Dataset content: Begin
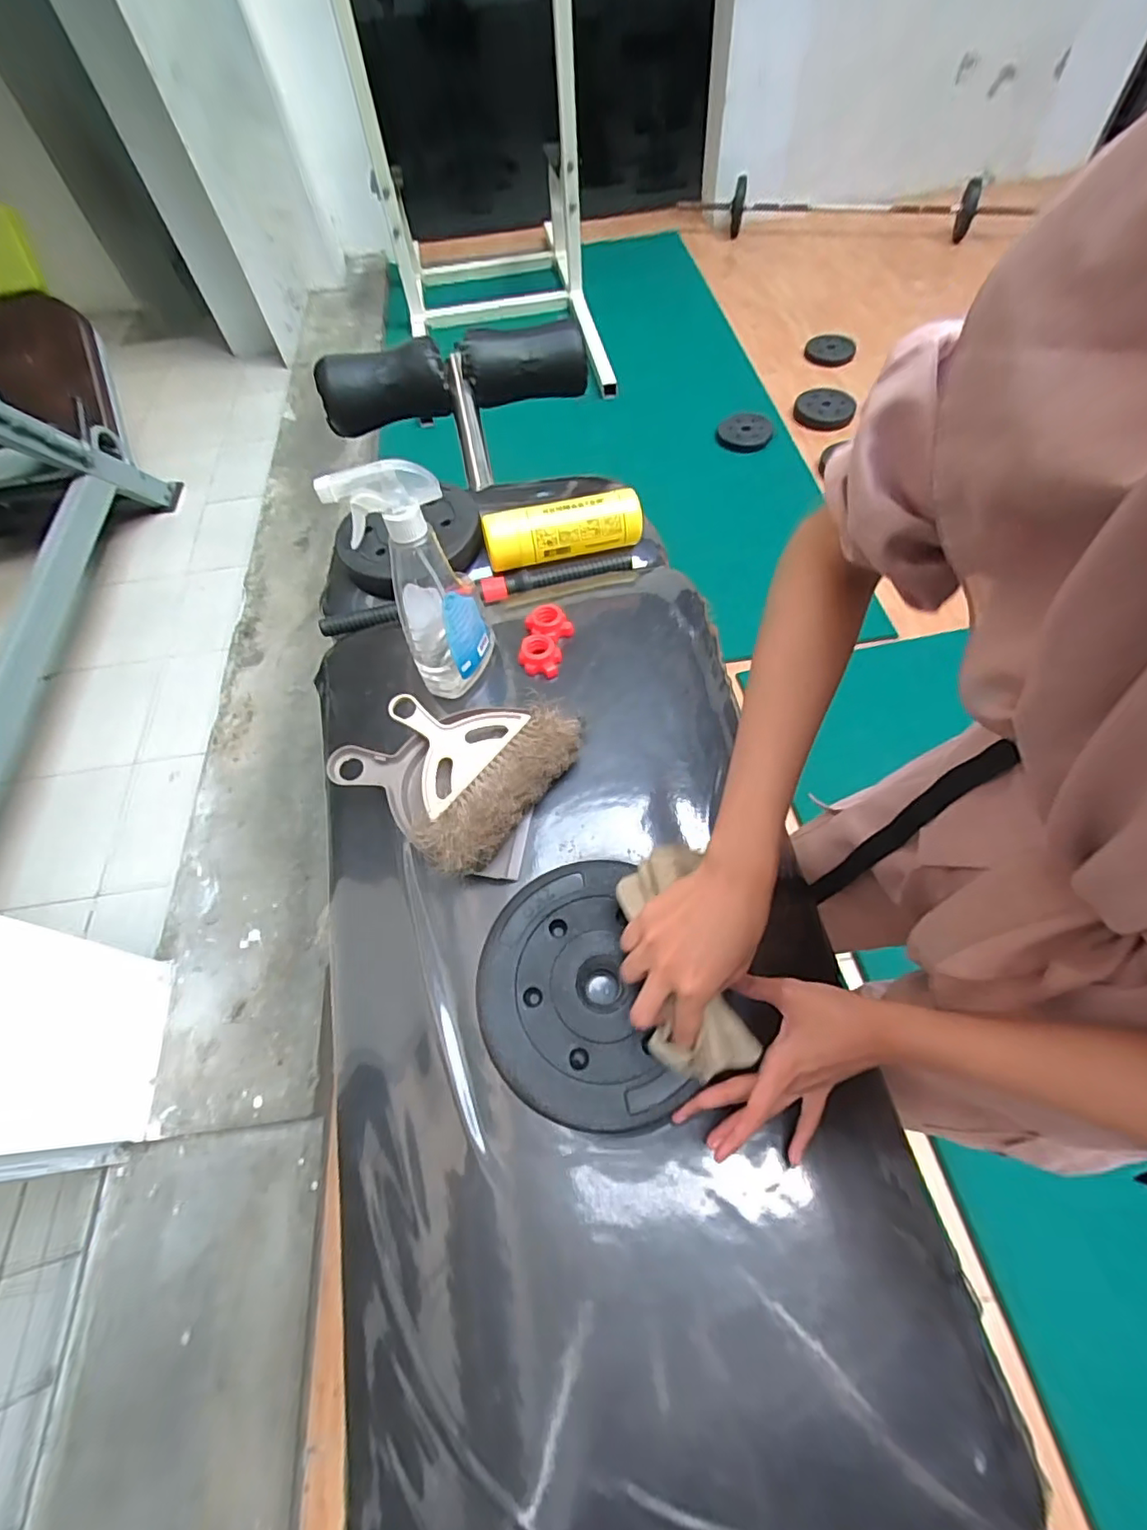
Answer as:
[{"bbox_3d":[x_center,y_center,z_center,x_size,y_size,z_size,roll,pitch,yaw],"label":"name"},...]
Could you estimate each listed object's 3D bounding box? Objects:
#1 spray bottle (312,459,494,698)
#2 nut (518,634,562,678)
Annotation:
[{"bbox_3d":[-0.132,-0.166,0.534,0.073,0.214,0.092,34,67,21],"label":"spray bottle"},{"bbox_3d":[-0.034,-0.116,0.614,0.042,0.023,0.040,-2,59,3],"label":"nut"}]

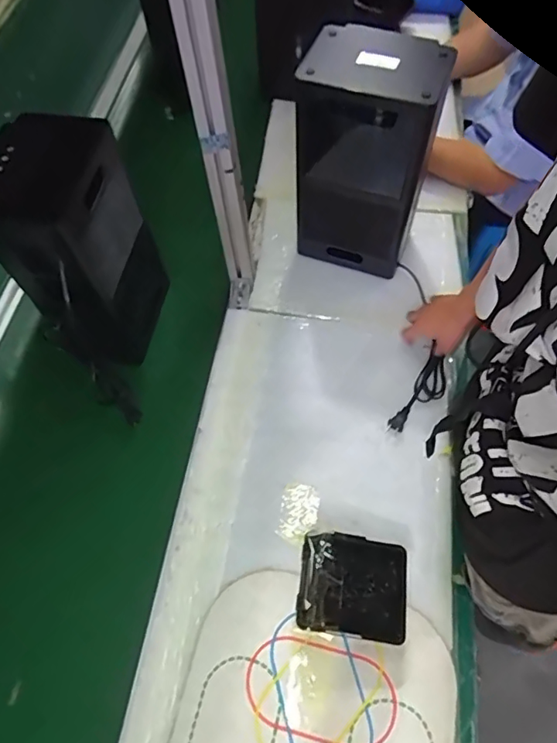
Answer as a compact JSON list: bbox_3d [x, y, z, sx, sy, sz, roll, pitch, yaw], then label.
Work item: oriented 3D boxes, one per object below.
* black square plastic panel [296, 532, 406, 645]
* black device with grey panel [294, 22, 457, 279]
[{"bbox_3d":[0.098,0.284,0.682,0.136,0.058,0.120,5,61,6],"label":"black square plastic panel"},{"bbox_3d":[0.140,-0.331,0.835,0.190,0.355,0.134,18,63,13],"label":"black device with grey panel"}]

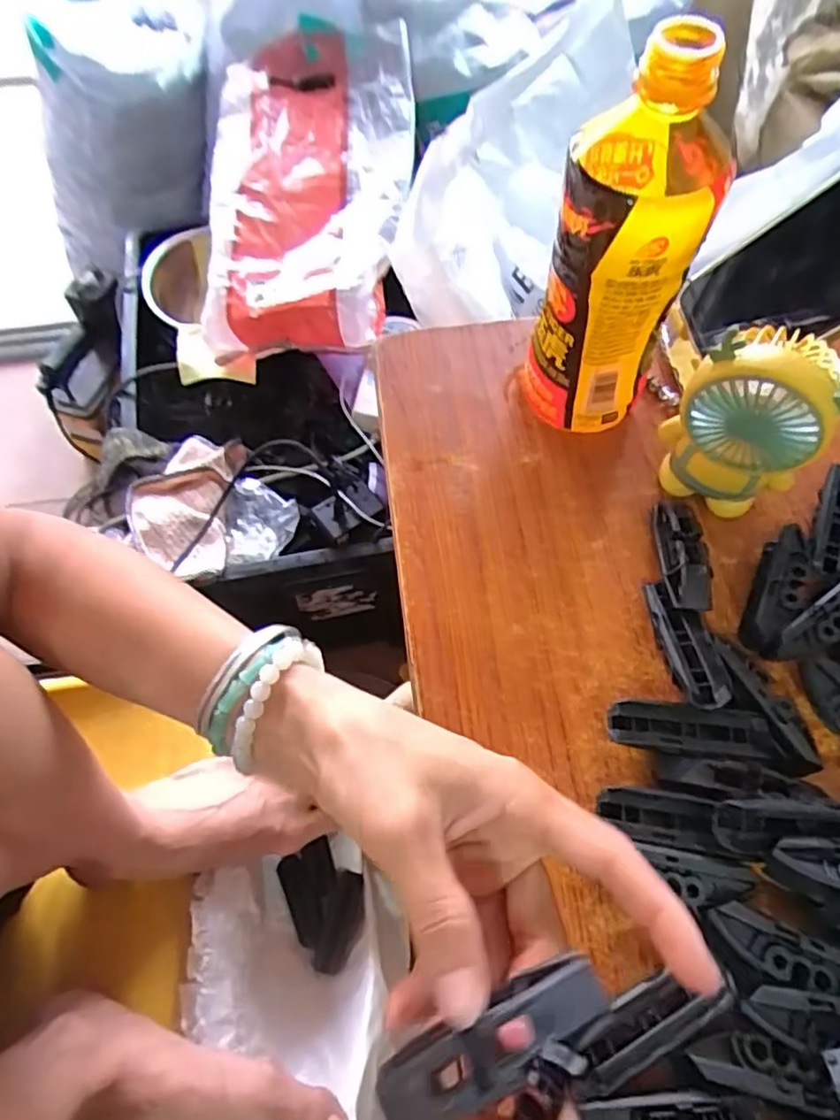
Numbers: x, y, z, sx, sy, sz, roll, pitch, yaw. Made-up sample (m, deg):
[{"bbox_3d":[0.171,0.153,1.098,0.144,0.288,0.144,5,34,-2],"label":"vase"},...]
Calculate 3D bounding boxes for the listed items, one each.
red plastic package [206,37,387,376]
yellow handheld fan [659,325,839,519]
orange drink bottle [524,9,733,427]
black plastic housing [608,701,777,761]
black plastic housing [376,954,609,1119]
[{"bbox_3d":[-0.160,-0.454,0.797,0.204,0.128,0.460,-4,63,-1],"label":"red plastic package"},{"bbox_3d":[0.162,-0.065,0.326,0.064,0.110,0.035,27,66,14],"label":"yellow handheld fan"},{"bbox_3d":[0.101,-0.150,0.327,0.064,0.189,0.076,17,64,10],"label":"orange drink bottle"},{"bbox_3d":[0.125,0.082,0.302,0.073,0.019,0.021,6,63,4],"label":"black plastic housing"},{"bbox_3d":[0.019,0.133,0.175,0.070,0.011,0.022,-36,66,4],"label":"black plastic housing"}]

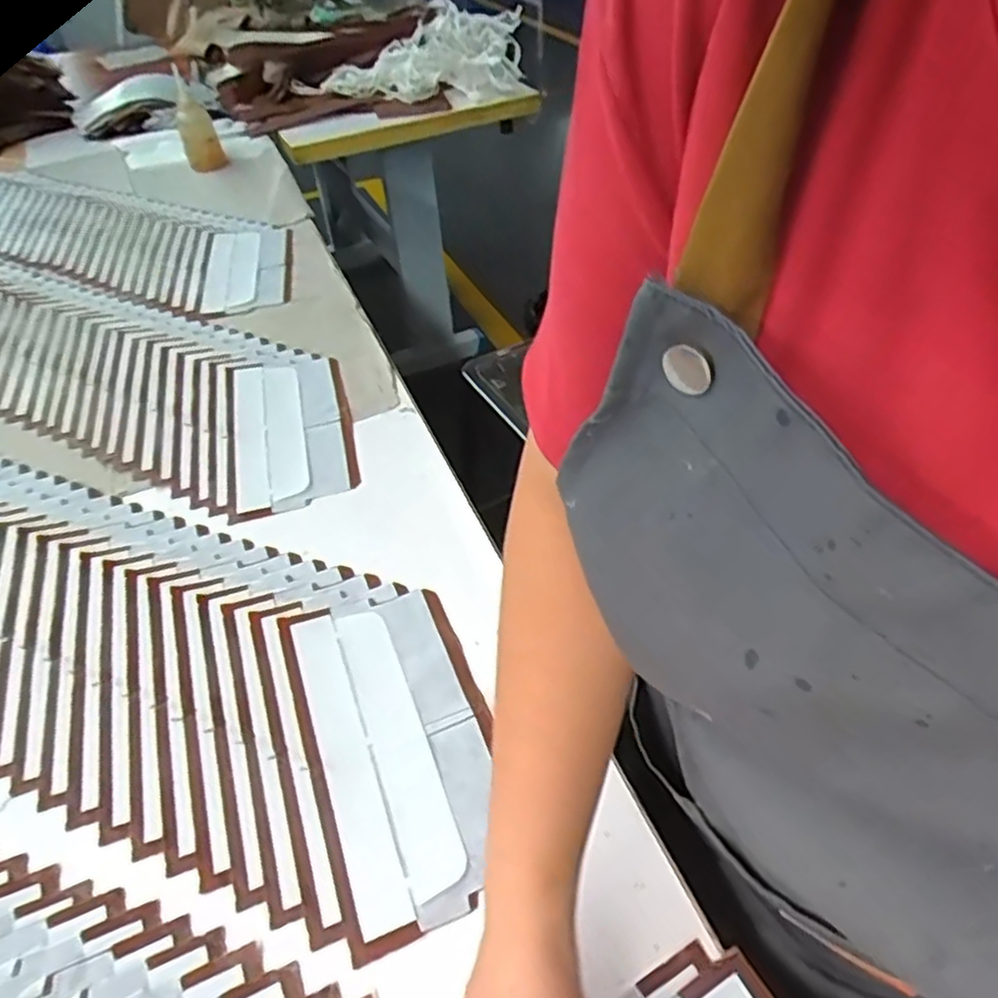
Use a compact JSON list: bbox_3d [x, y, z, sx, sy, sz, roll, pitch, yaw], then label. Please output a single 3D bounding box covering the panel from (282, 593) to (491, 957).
[{"bbox_3d":[-0.070,0.163,0.492,0.120,0.009,0.238,-17,47,-14],"label":"panel"}]

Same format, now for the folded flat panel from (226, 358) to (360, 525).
[{"bbox_3d":[-0.220,-0.078,0.749,0.123,0.017,0.239,-13,45,-8],"label":"folded flat panel"}]

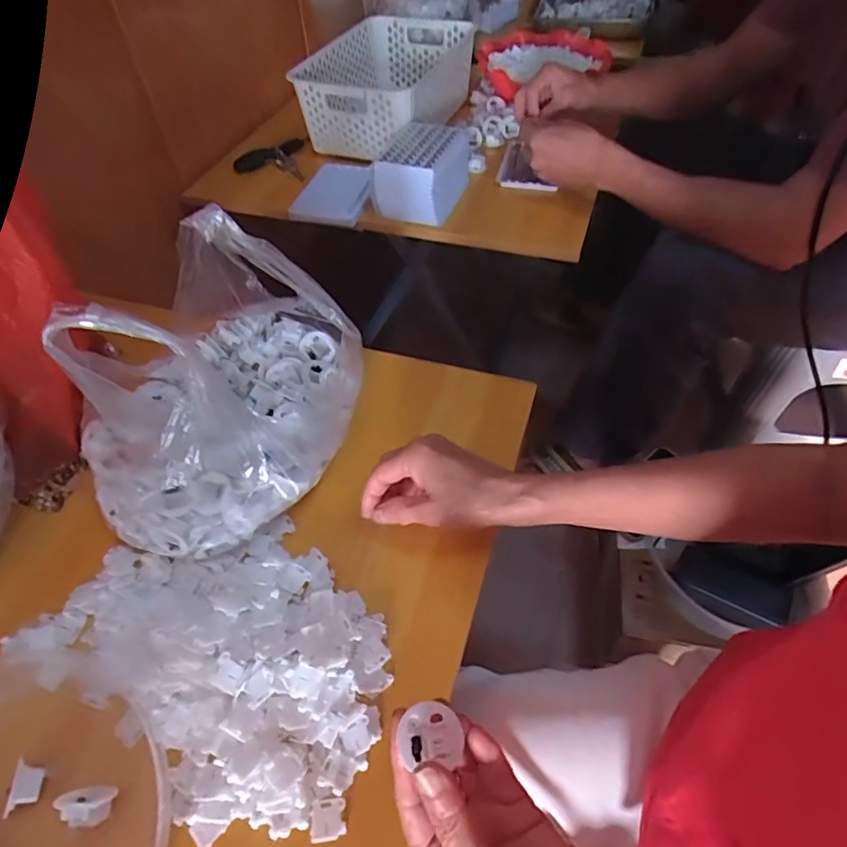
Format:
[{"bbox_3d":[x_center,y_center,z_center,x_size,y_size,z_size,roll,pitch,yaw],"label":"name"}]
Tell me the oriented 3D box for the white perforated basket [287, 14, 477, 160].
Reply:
[{"bbox_3d":[-0.054,-0.548,0.883,0.212,0.097,0.313,14,53,14],"label":"white perforated basket"}]

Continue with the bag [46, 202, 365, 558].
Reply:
[{"bbox_3d":[-0.163,-0.038,0.414,0.177,0.191,0.228,25,56,21],"label":"bag"}]

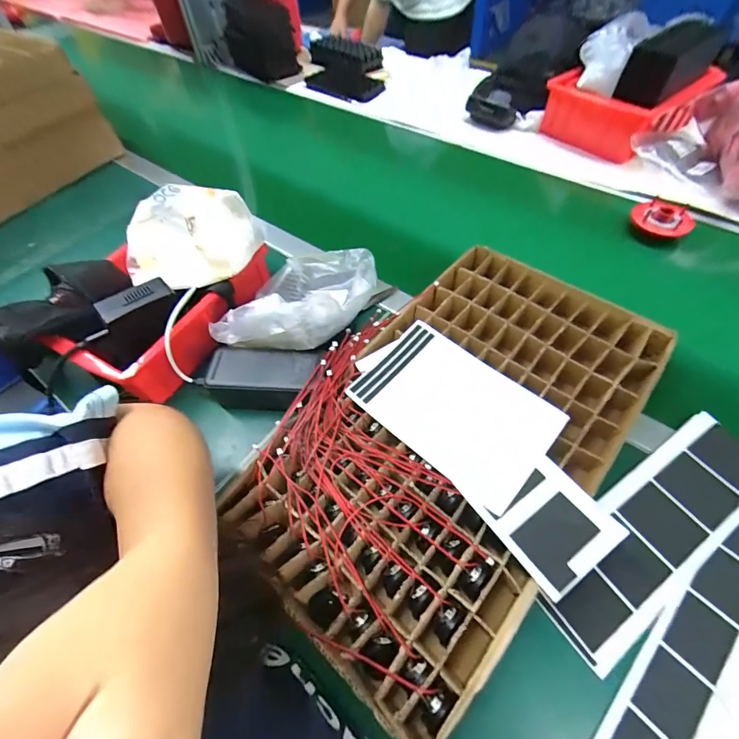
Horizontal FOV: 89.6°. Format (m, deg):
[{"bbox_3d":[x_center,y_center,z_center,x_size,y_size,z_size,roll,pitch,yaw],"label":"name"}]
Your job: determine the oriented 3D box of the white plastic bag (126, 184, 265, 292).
[{"bbox_3d":[-0.216,-0.149,0.438,0.172,0.082,0.093,1,57,2],"label":"white plastic bag"}]

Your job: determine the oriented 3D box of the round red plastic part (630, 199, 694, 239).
[{"bbox_3d":[0.457,-0.238,0.587,0.082,0.028,0.063,25,61,18],"label":"round red plastic part"}]

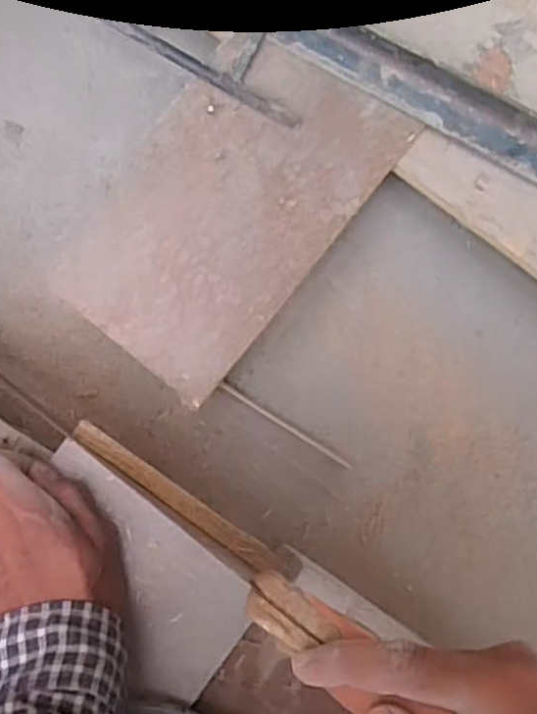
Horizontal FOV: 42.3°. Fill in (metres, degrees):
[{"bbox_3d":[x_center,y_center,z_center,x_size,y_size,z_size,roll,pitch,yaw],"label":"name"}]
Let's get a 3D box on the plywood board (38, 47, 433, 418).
[{"bbox_3d":[-0.028,-0.106,0.495,0.147,0.007,0.247,37,85,2],"label":"plywood board"}]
Dataset content: End
> _Required work_
For the listing above, say how many lines hold the word "Answer". Nothing but the number is needed.

> _Your solution_
2